### [Aim]
Pick out every line in the records below that contains the word "between", and copy each of those lines in full. Only count matches with the same upper and lower case.

[Data lines start]

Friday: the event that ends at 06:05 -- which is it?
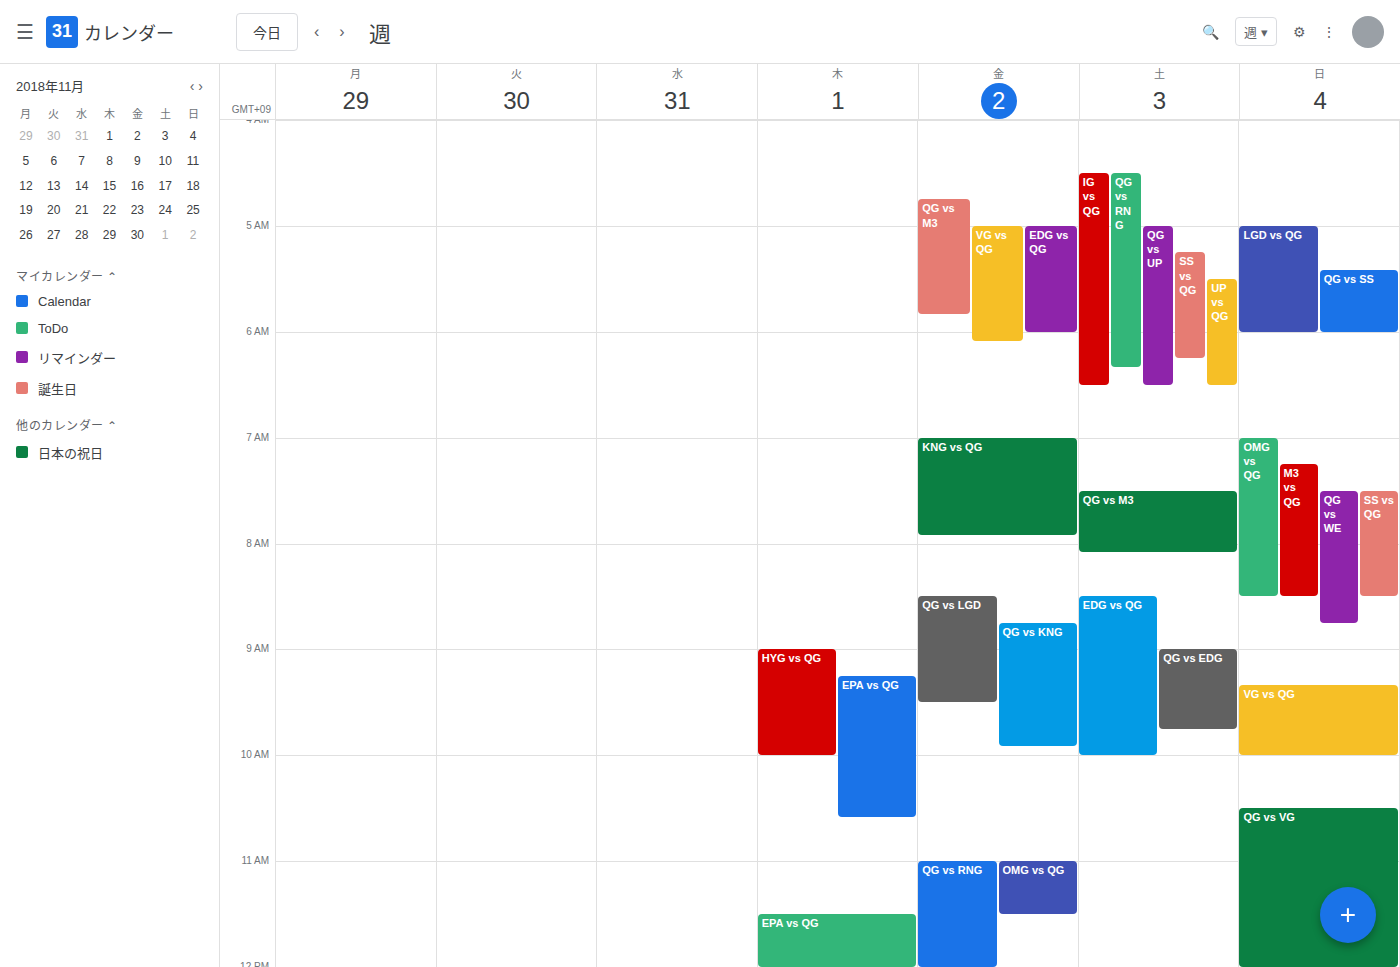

[Data lines end]
[Data lines start]

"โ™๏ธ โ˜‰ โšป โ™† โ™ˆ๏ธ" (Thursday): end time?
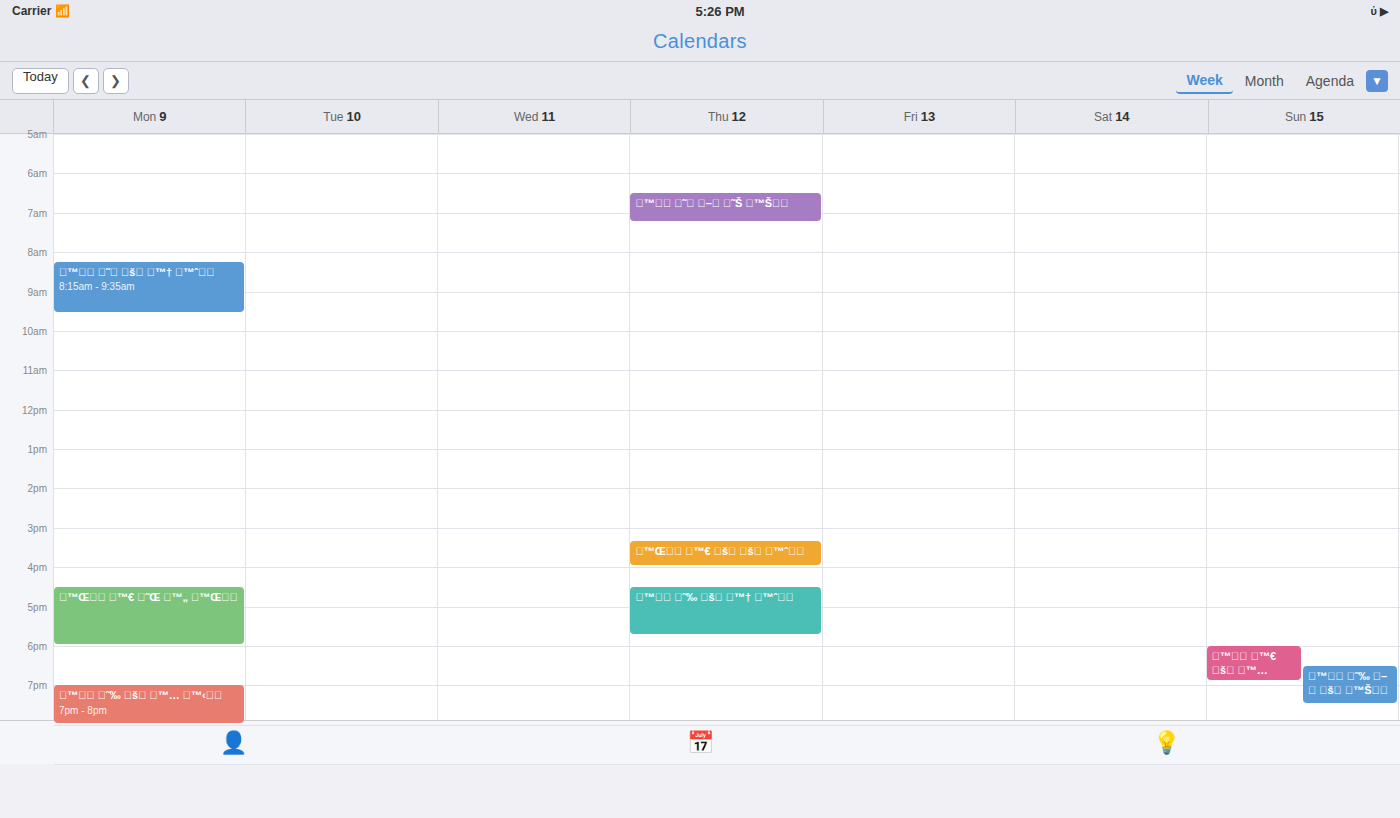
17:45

[Data lines end]
[Data lines start]

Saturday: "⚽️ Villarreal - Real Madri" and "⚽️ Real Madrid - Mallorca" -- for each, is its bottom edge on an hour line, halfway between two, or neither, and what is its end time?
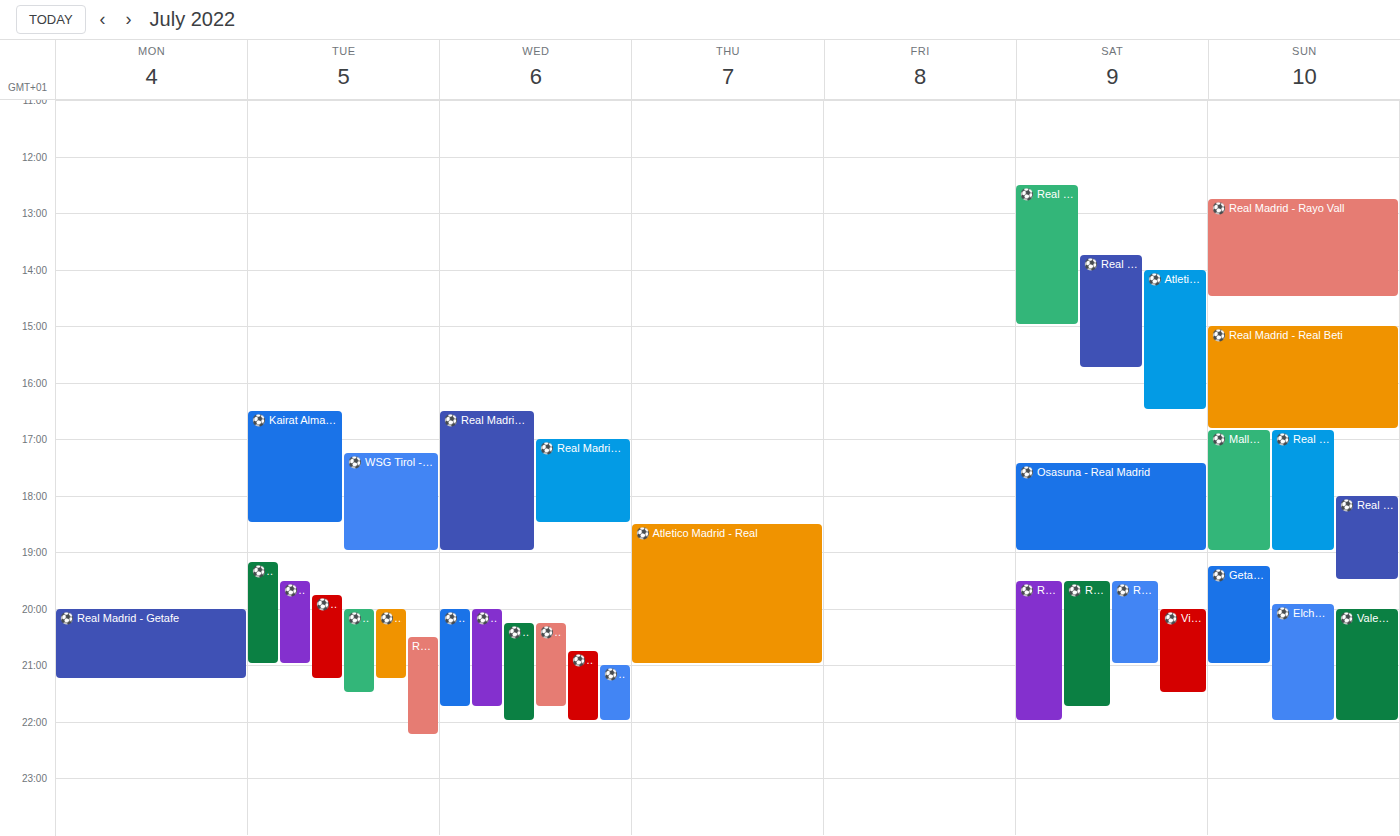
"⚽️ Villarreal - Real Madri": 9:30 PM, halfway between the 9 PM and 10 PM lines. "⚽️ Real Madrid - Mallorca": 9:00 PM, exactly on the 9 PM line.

[Data lines end]

### [The answer]
Saturday: "⚽️ Villarreal - Real Madri" and "⚽️ Real Madrid - Mallorca" -- for each, is its bottom edge on an hour line, halfway between two, or neither, and what is its end time?
"⚽️ Villarreal - Real Madri": 9:30 PM, halfway between the 9 PM and 10 PM lines. "⚽️ Real Madrid - Mallorca": 9:00 PM, exactly on the 9 PM line.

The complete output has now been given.